▸ **Exercise requirements**: Copy exactly the lines of the records below, and only those lines, beginning with the line that contains "22: (441, 140, 18.01)" and ending with the line that contains "37: (524, 450, 1.49)".
-- Opening Marker --
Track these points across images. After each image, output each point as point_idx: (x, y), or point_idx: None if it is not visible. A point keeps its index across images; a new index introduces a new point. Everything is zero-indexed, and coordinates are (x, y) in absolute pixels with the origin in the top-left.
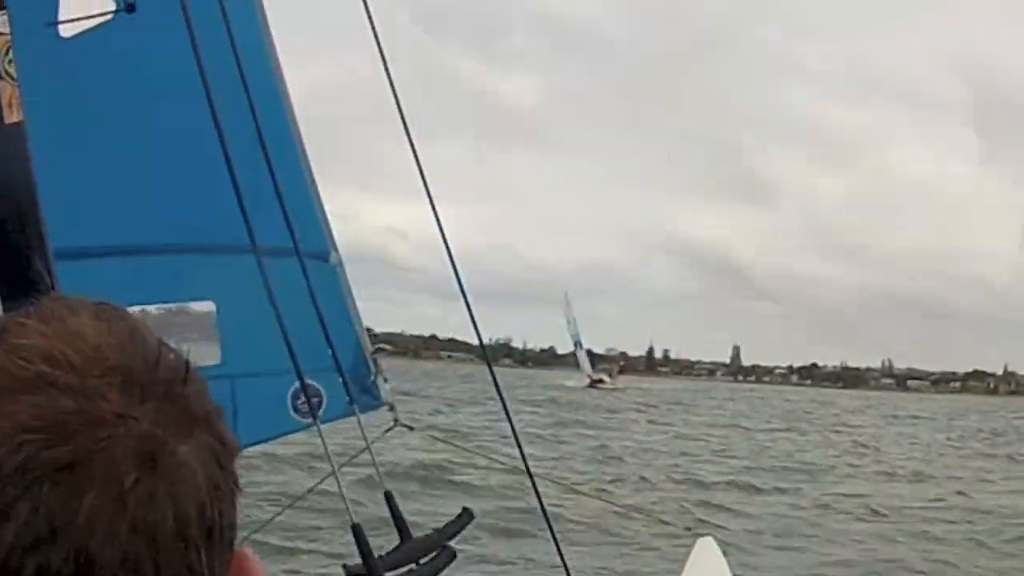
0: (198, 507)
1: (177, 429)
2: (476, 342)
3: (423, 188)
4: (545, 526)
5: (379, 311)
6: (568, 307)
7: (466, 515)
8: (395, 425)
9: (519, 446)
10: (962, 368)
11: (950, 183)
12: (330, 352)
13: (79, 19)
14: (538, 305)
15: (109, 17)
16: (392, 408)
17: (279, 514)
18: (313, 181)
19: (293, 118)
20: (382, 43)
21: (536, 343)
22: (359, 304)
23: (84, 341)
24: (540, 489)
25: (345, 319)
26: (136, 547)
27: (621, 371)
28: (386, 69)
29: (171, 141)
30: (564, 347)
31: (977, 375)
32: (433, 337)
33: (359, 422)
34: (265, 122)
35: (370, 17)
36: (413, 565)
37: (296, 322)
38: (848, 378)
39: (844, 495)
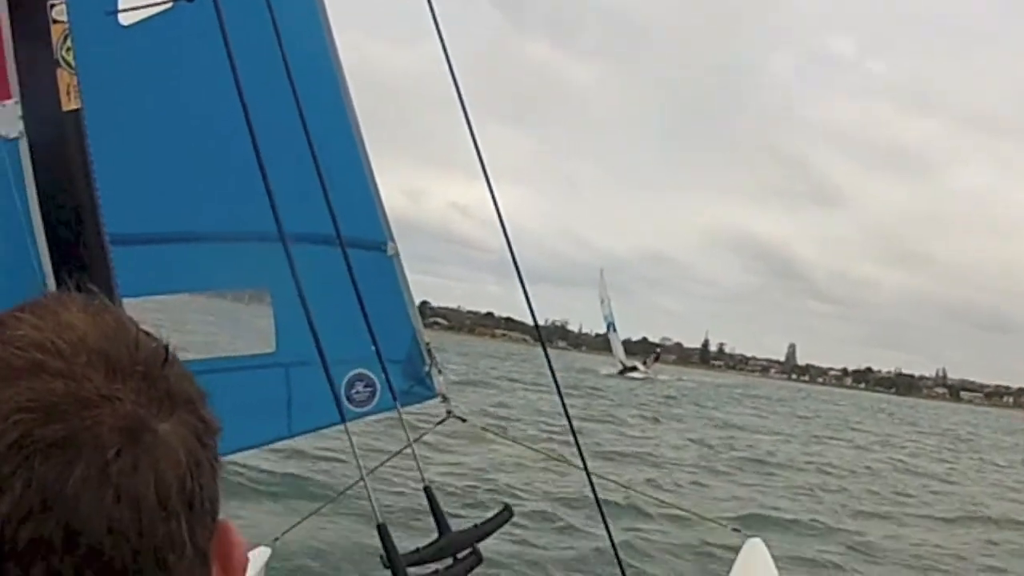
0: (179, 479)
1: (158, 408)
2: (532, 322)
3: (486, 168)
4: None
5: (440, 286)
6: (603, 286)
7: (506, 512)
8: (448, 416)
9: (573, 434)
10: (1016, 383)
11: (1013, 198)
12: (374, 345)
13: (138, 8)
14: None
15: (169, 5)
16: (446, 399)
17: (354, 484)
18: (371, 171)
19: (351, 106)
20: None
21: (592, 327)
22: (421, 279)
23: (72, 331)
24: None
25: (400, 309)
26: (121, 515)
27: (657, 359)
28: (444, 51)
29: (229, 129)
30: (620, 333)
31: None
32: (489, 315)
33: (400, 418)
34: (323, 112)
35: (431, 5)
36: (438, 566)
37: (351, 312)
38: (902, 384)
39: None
-- Closing Marker --
-- Opening Marker --
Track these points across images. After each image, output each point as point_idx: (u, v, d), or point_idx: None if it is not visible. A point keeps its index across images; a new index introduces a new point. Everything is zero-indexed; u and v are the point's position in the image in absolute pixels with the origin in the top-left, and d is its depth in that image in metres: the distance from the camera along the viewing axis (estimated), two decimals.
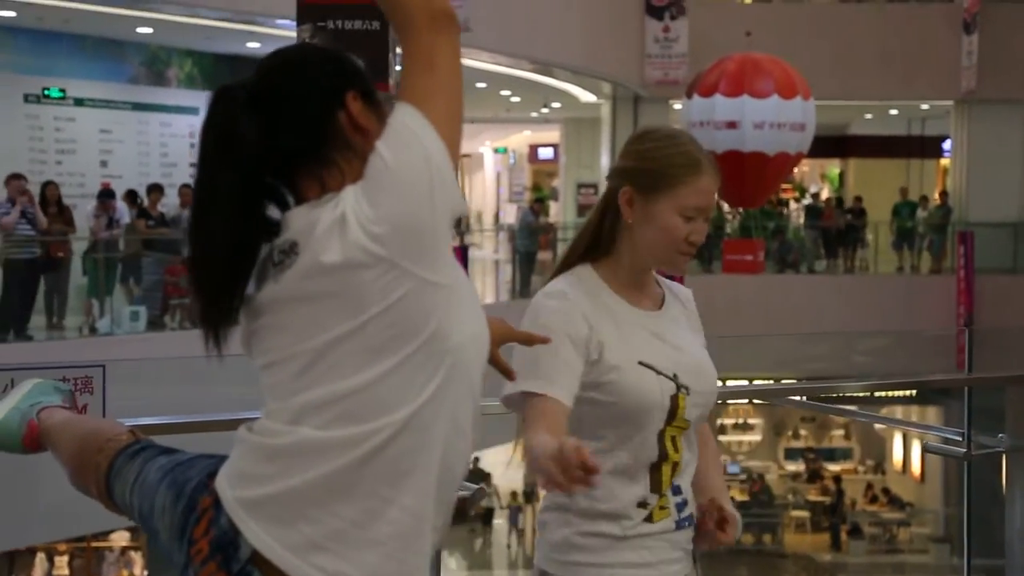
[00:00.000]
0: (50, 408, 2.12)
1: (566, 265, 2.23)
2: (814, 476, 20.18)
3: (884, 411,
-- Closing Marker --
-- Opening Marker --
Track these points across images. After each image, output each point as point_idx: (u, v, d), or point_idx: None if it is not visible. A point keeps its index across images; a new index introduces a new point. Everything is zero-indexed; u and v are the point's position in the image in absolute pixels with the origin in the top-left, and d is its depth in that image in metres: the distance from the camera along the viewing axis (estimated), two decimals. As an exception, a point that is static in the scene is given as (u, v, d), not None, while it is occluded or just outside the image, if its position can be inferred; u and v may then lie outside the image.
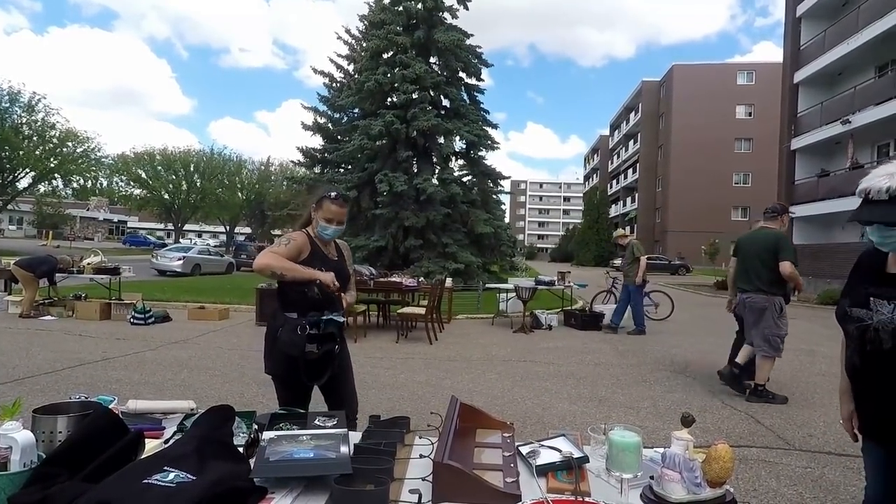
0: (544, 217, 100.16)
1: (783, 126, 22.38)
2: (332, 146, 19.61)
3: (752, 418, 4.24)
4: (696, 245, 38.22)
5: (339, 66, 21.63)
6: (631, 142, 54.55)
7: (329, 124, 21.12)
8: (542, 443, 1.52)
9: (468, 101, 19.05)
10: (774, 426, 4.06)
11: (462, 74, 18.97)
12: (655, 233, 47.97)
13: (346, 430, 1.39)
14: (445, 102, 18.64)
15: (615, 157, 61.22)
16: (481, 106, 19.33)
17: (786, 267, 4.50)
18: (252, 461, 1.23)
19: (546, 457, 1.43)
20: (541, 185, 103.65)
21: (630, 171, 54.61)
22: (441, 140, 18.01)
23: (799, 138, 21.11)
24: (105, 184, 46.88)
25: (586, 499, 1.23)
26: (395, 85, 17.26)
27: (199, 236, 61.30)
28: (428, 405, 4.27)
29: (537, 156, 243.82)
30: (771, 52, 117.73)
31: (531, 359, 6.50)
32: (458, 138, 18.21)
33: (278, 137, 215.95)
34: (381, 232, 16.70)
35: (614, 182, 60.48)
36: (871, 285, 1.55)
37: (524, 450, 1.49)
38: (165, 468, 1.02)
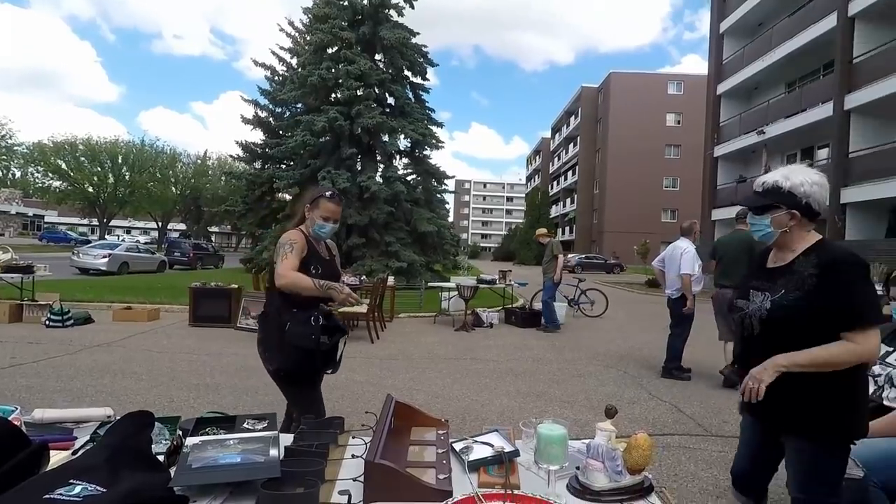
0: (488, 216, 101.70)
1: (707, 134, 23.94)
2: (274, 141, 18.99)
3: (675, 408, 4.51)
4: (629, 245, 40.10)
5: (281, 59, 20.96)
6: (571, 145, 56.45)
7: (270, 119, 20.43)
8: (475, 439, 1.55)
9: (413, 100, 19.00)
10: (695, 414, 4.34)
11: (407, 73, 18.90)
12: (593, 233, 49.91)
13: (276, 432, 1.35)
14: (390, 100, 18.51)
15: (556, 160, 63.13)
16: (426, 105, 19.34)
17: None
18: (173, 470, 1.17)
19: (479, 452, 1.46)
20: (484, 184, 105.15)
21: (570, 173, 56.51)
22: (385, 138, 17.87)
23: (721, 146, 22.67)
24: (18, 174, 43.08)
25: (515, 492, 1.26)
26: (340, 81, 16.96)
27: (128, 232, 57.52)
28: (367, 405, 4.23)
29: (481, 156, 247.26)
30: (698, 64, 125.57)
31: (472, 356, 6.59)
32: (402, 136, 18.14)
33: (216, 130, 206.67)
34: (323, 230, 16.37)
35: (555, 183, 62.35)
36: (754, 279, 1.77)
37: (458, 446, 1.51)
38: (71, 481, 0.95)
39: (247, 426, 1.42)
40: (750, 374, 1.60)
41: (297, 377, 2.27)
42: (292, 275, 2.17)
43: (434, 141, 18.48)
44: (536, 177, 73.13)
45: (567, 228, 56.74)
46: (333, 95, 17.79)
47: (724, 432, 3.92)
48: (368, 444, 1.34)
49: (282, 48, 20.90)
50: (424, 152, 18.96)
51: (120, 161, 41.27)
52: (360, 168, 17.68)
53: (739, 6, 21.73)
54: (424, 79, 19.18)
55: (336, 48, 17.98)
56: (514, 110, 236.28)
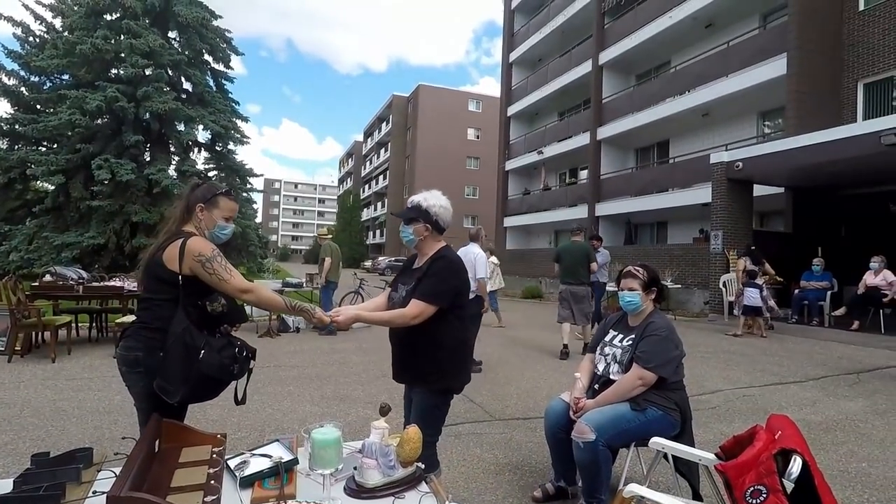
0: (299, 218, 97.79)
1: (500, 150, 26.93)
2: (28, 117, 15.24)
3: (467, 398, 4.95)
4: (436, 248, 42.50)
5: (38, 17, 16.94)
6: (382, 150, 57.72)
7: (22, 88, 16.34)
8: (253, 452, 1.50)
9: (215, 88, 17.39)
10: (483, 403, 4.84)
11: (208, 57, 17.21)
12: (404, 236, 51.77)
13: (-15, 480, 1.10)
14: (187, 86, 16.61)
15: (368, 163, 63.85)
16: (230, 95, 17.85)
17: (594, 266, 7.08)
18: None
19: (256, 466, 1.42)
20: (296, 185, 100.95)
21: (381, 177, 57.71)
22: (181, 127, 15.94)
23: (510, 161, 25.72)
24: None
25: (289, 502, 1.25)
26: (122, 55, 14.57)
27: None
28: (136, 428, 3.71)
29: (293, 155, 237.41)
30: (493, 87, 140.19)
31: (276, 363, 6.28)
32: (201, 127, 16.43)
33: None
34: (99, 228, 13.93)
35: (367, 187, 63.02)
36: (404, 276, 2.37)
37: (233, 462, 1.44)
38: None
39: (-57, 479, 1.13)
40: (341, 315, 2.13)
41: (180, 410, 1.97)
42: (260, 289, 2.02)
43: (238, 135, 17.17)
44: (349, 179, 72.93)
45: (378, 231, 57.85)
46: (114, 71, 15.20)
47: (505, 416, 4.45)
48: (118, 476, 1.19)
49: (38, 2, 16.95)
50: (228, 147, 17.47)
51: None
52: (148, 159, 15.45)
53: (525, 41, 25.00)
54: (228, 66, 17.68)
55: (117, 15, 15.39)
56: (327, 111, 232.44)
-- Closing Marker --
▸ **Task result**:
22: (441, 140, 18.01)
23: (799, 138, 21.11)
24: (105, 184, 46.88)
25: (586, 499, 1.23)
26: (395, 85, 17.26)
27: (199, 236, 61.30)
28: (428, 405, 4.27)
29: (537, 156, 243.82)
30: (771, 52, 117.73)
31: (531, 359, 6.50)
32: (458, 138, 18.21)
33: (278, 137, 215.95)
34: (381, 232, 16.70)
35: (614, 182, 60.48)
36: (871, 285, 1.55)
37: (524, 450, 1.49)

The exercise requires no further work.